Saved entries
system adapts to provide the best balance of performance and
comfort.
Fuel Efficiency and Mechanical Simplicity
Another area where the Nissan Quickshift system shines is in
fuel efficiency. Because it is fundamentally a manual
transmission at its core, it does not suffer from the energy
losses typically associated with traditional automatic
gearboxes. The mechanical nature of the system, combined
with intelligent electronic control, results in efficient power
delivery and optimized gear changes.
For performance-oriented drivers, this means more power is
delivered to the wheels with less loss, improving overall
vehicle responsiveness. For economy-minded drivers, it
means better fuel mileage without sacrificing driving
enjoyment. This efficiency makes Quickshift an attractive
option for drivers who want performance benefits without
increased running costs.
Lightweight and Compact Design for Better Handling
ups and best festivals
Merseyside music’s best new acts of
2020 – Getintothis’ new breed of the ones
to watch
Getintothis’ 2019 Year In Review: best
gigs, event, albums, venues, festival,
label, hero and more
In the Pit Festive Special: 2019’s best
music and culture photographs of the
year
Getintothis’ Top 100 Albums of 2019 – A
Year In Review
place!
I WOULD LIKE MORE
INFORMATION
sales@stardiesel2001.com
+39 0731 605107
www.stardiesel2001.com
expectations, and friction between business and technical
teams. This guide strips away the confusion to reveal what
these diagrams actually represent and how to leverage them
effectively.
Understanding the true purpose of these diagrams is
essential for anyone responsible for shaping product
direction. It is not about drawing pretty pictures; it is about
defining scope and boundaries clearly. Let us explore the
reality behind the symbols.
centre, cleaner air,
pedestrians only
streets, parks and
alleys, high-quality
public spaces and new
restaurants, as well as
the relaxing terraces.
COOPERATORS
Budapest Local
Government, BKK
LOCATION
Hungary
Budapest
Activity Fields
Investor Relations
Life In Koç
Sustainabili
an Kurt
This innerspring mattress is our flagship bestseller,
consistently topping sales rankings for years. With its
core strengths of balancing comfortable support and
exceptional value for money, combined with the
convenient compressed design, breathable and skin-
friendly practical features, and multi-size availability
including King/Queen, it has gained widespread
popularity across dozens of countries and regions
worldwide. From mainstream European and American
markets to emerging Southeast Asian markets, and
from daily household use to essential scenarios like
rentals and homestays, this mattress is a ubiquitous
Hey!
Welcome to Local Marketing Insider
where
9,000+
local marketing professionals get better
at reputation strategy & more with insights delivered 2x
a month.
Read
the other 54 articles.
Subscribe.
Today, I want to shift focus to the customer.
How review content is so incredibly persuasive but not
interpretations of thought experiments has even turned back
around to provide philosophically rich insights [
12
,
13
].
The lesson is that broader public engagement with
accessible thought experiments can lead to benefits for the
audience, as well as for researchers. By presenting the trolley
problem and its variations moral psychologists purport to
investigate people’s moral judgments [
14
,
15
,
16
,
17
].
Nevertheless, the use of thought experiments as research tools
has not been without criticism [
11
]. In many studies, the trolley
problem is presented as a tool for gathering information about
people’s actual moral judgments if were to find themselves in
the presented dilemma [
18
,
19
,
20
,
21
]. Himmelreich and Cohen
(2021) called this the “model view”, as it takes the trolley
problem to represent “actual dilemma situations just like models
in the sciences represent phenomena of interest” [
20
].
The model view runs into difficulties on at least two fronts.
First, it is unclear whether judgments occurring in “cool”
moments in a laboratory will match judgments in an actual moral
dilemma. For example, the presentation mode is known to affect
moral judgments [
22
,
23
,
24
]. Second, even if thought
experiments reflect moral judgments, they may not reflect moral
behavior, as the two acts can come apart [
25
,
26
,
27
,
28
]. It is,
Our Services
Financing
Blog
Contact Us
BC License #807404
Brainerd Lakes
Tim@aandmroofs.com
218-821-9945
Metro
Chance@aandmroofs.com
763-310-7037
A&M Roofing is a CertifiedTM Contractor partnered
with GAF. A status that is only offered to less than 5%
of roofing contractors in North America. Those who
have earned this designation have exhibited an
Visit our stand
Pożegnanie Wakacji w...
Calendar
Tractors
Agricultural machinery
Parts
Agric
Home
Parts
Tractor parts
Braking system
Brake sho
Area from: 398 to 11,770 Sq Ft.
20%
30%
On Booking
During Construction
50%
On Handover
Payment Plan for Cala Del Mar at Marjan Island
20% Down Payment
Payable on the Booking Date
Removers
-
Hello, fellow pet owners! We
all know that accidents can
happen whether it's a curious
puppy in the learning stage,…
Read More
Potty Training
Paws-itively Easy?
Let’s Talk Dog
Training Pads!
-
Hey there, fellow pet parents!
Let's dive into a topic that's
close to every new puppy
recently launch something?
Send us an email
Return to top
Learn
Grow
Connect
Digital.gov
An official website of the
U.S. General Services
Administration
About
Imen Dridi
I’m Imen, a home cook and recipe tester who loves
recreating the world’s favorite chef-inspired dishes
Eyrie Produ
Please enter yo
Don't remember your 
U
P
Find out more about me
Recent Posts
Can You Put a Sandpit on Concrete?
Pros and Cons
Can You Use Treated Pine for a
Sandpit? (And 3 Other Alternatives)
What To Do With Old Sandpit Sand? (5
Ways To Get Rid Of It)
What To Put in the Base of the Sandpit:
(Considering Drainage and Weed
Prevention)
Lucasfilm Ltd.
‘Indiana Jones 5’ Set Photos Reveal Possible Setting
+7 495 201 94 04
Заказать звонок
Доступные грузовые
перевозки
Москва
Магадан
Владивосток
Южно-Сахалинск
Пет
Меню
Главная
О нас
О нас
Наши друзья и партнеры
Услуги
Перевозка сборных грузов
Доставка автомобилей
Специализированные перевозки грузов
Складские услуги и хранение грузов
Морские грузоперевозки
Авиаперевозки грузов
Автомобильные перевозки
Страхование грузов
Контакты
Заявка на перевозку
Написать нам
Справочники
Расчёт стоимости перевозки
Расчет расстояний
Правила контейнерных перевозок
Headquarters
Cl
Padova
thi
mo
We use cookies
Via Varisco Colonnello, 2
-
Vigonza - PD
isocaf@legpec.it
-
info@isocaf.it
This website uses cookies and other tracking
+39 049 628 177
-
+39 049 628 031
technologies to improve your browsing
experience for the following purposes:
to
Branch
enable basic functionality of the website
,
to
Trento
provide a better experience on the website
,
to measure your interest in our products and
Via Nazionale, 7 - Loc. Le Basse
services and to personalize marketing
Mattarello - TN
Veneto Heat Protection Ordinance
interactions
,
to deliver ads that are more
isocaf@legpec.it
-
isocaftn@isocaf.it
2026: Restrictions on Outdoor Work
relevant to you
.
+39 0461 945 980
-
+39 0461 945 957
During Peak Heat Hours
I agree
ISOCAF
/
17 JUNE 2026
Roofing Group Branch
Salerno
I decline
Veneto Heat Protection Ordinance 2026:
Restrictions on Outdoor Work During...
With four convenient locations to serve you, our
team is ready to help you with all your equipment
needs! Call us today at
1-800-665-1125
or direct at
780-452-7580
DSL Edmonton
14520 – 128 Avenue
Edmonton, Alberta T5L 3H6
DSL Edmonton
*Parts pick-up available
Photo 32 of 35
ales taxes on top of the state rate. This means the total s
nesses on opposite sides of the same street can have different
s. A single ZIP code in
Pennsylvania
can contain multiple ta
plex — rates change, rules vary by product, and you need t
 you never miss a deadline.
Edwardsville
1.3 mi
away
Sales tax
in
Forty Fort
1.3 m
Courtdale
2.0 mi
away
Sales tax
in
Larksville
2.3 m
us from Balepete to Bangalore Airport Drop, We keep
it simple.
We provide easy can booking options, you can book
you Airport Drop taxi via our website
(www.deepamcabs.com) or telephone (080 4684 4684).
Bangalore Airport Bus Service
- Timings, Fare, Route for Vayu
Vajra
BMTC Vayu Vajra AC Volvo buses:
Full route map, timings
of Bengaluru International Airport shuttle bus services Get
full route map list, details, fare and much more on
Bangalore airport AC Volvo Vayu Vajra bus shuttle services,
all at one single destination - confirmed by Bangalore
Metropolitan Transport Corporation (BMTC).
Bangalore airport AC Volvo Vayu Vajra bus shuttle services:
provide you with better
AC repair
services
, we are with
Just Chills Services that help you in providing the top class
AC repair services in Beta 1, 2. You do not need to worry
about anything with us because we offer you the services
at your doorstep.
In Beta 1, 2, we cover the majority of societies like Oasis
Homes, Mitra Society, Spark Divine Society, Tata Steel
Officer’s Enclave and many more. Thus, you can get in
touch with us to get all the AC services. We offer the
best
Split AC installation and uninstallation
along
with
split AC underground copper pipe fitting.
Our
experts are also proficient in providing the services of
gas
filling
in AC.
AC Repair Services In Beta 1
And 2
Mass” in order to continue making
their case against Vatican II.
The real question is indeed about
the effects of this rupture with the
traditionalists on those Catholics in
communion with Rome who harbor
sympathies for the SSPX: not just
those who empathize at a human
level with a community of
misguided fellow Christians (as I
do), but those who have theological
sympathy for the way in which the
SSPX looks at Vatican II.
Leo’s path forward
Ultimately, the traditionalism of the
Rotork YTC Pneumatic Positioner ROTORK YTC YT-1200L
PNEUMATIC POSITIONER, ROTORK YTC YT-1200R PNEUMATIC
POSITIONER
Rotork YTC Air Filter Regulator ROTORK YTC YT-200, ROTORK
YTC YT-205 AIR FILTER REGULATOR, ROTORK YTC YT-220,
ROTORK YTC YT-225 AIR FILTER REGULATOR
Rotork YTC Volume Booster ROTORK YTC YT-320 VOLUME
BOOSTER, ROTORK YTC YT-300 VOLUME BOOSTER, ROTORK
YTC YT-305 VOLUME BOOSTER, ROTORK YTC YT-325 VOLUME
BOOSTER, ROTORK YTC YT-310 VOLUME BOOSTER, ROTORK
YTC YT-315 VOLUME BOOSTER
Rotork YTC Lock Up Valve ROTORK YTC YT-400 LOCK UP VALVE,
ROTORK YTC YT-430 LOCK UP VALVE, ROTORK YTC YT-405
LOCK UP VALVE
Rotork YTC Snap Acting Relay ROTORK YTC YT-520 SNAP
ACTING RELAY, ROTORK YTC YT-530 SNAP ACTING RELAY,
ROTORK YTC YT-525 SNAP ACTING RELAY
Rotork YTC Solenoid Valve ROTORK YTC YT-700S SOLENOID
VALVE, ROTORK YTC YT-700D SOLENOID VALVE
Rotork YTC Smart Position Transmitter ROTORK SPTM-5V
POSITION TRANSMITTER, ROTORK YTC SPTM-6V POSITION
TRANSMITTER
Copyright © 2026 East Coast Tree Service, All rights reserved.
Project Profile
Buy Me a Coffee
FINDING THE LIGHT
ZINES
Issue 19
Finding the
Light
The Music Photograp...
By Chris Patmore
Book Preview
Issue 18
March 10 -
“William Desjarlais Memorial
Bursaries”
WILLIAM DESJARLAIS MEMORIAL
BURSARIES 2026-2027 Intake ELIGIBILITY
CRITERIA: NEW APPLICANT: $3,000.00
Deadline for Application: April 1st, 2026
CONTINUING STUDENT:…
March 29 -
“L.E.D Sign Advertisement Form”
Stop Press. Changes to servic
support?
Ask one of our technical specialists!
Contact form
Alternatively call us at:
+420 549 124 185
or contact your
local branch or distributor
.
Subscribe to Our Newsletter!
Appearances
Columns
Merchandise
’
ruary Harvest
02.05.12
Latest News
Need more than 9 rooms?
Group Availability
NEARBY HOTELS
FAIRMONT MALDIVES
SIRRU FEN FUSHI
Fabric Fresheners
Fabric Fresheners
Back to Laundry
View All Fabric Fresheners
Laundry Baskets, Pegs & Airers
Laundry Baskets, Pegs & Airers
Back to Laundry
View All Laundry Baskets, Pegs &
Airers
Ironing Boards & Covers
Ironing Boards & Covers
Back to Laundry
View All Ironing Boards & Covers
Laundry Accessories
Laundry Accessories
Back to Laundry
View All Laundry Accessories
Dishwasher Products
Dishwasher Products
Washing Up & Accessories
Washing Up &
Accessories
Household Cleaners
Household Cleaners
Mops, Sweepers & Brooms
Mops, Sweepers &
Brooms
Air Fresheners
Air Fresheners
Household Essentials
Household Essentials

▶ Required work
Put the lines of the saved entries into a numbered list, starting at the first line and stopping after the line that contains "fuel efficiency. Because". Leave out any blank lines.

▶ Answer to the problem
1. system adapts to provide the best balance of performance and
2. comfort.
3. Fuel Efficiency and Mechanical Simplicity
4. Another area where the Nissan Quickshift system shines is in
5. fuel efficiency. Because it is fundamentally a manual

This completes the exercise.